--- PROVIDED TEXT ---
-- start --
I took a brief hiatus from blogging due to the past holiday season. You know just to live life and be present. From mid November to January 1st, it felt like I crammed lots of activities. I celebrated my 37th trip around the sun. Blew my candles as I headed north in search for cooler weather. I traveled to Pittsburgh and Washington-loved the experience these two cities had to offer. I enjoyed the cold and gloomy weather I encountered ( remember I hate the sun). From birthday parties to holiday parties, I spread some good cheer for it was the most wonderful time of the year! ( Yo, that rhymed unintentionally) Spent Christmas with my lovely family bonding in the mutual dislike of hot south Florida weather (we like to search for a winter wonderland every Christmas, and it was not possible this Christmas). Rang in the New Year with a cold that left me bed ridden for a few days, reason to drink some moon shine to help alleviate the sore throat that plagued me. I am happy for the memories created as I wrapped another epic year.





As the old year came to an end, I couldn’t help to get in my feelings for a brief moment. It’s a beautiful season that can be described with unexplainable joy and nostalgia. Memories of past Christmases and loved ones who no longer are here tend to creep up around the holiday season. Thankfully I never station myself in that mood for I quickly divert my attention to the kids in my family. Seeing the holidays through children’s eyes is pure bliss. A big smile came across my face when I saw my 1 year old nephew get excited over wrapping paper. Yes- just wrapping paper! He got plenty of gifts but the paper gave him life. I share this for many people stay in the funk and enter the new year with a sense of hopelessness and get even more depressed when they realized the cycle of life. Hope you were able to overcome the holiday funk and not get twisted in the New Year funk.

January 1st comes along with the annoying “New Year, New Me“ bs. People list resolutions and gyms become richer with overwhelming subscriptions that will eventually be cancelled by mid February. ( It’s a marketing gimmick of gyms at our expense really, but I guess we do gotta exercise). Now I’m not saying having goals, focusing on a healthier lifestyle or making resolutions are pathetic. I’m not a “negative Nancy“ but I get tired of the mass pressure to pile up goals come January 1st. You can have resolutions on Ground Hog day or Halloween Or on President’s day! Why are we pressurized to list goals on this certain day which leave us a bit depressed when we don’t have the heart to commit to all of them?
-- end --
Collection entries:
-- start --
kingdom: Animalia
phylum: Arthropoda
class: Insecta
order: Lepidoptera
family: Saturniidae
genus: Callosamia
-- end --
--- DIRECTIONS ---
a) Check each statement against the blog post about the holiday season, answering yes or no and quoting the words of the post that decide it: (i) The writer traveled to Pittsburgh and Washington. (ii) The writer's nephew is three years old. (iii) The writer's family found a winter wonderland this Christmas.
b) In the blog post about the holiday season, which days does the writer name as possible times to make resolutions instead of January 1st? List all of them.
c) Pick up the blog post about the holiday season after its final question and write the next paragraph.

--- FINAL RESULTS ---
a)
(i) Yes: "I traveled to Pittsburgh and Washington-loved the experience these two cities had to offer."
(ii) No: "I saw my 1 year old nephew get excited over wrapping paper."
(iii) No: "we like to search for a winter wonderland every Christmas, and it was not possible this Christmas"

b)
Ground Hog day
Halloween
President's day

c)
I am 100% in agreement for self improvement. Not just physically but spiritually and mentally. These 3 areas are important and I find myself always setting goals to become better. Before I plan on self improvement, I analyze what within me is good. It is easy to be so judgmental on yourself (and even others) but it’s quite hard at times to find the good in you at the start of the year. We start pulling our fat and dissecting our finances to desperately search for approval that we are good or dare I say enough. Resolution time can easily become depressive when we realize all that is wrong with us and all the past years we have failed to reach the countless abandoned resolutions.


I decided to focus on the accomplishments I reached last year that didn’t all happen at the start of the year. I realized they happen throughout the year, slowly. Some goals I didn’t reach and it’s ok. I will continue to pursue them. I counted all the blessings big or small. With a heart full of gratitude it’s hard to be depressed for the unreached goals. So what if your travel goals where not as expected. You planned to go to Europe but ended up going an hour away from your hometown. You planned on purchasing a house but ended up renting a studio. Instead of focusing on what you didn’t achieve, see that you had the opportunity to go on vacation and thankful to just have a roof over your head. Start the year with gratitude, it makes a big difference.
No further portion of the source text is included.